• Teks Bacaan:

THARIQAH HIZIB NAHDLATUL WATHAN
A. Arti Thariqah dan Tujuan Pengamalannya
Secara
etimologi tharqah berarti jalan menuju hakikat. Dengan kata lain
mengamalan syari’at. Sehingga secara terminologi, Muhammad Anin al-Kurdi
mengajukan tiga definisi, Yakni:
- Megamalkan syari’at, melaksanakan seluruh ibadah dengan tekun dan menjauhkan diri dari sikap mempermudah (menggampangkan) ibadah yang sesungguhnya tidak boleh di permudah.
- Menjauhi larangan dan melaksanakan perintah Allah sesuai dengan kesanggupannya, baik perintah dan larangan tersebut bersifat jelas maupun tidak (batin).
- Meninggalkan segala yang haram dan makruh, memperhatikan hal-hal yang mubah (yang mengandung fadhilah), menunaikan segala yang diwajibkan dan disunnatkan sesuai dengan kesanggupannya dibawah bimbingan seseorang mursyid dari sufi yang mencita-citakan suatu tujuan.
Thariqat
sebagaimana yang berkembang dikalangan ahli tasawuf, ialah jalan atau
petunjuk dalam melakukan sesuatu ibadah sesuai dengan ajaran yang
dicontohkan oleh Nabi Muhammad saw, dan dikerjakan oleh
sahabat-sahabatnya, tabi’in-tabi’in turun temurun sampai kepada
guru-guru atau ulama-ulama yang sambung menyambung dan rantai berantai
sampai pada masa kita ini.
Sementara
menurut L. Massignon, seorang islamiisis yang pernah mengadakan
penelitian terhadap ajaran tasauf di beberapa negara Islam, sebagaimana
dikutip oleh Mahjuddin, memberikan dua macam pengertian thariqah.

• Baris yang Tersedia:
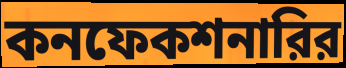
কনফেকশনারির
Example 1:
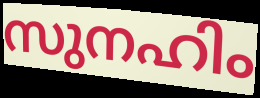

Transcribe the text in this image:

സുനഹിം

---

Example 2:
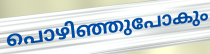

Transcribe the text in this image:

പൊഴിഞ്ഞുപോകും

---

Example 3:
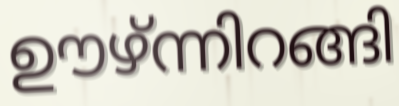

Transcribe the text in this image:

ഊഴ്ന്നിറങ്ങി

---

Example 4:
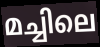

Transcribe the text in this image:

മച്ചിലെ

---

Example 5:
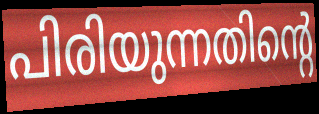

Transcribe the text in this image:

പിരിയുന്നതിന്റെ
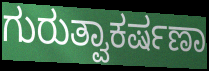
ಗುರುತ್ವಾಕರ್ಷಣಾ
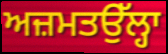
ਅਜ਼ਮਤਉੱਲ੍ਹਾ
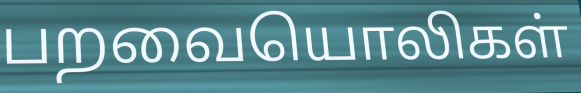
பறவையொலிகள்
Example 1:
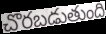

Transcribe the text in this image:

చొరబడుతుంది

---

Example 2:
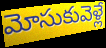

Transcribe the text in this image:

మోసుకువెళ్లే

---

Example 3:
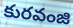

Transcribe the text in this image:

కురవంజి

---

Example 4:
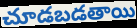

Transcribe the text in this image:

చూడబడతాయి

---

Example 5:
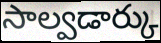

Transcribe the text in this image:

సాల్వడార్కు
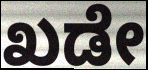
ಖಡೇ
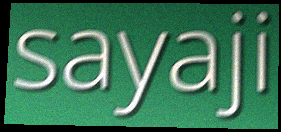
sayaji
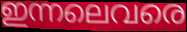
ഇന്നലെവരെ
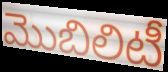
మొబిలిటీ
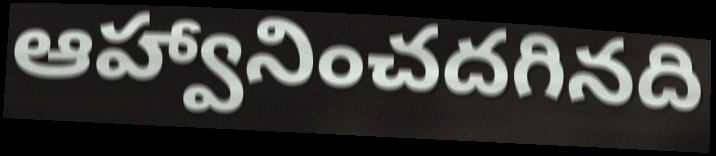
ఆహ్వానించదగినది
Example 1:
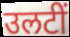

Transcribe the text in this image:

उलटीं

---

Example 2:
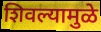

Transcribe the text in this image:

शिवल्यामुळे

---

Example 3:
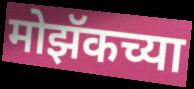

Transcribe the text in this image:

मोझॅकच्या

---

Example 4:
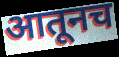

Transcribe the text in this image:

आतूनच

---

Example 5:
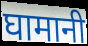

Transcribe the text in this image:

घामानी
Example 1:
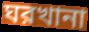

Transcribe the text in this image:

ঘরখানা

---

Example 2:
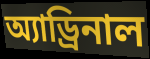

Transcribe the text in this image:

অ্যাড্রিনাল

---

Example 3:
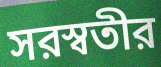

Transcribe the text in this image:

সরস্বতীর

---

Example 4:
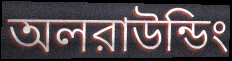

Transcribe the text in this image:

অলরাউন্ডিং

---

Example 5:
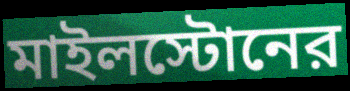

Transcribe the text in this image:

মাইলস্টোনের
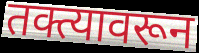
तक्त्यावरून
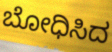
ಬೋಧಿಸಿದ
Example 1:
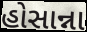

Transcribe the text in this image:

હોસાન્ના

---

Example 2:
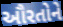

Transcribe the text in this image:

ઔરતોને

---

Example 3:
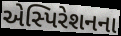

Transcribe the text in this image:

• Perintah Tugas:
Tuliskan persis bagian teks bacaan tentang thariqah mulai dari "THARIQAH HIZIB NAHDLATUL" hingga "maupun tidak (batin).", dengan kedua ujung itu ikut disertakan.

• Jawaban Lengkap:
THARIQAH HIZIB NAHDLATUL WATHAN
A. Arti Thariqah dan Tujuan Pengamalannya
Secara
etimologi tharqah berarti jalan menuju hakikat. Dengan kata lain
mengamalan syari’at. Sehingga secara terminologi, Muhammad Anin al-Kurdi
mengajukan tiga definisi, Yakni:
- Megamalkan syari’at, melaksanakan seluruh ibadah dengan tekun dan menjauhkan diri dari sikap mempermudah (menggampangkan) ibadah yang sesungguhnya tidak boleh di permudah.
- Menjauhi larangan dan melaksanakan perintah Allah sesuai dengan kesanggupannya, baik perintah dan larangan tersebut bersifat jelas maupun tidak (batin).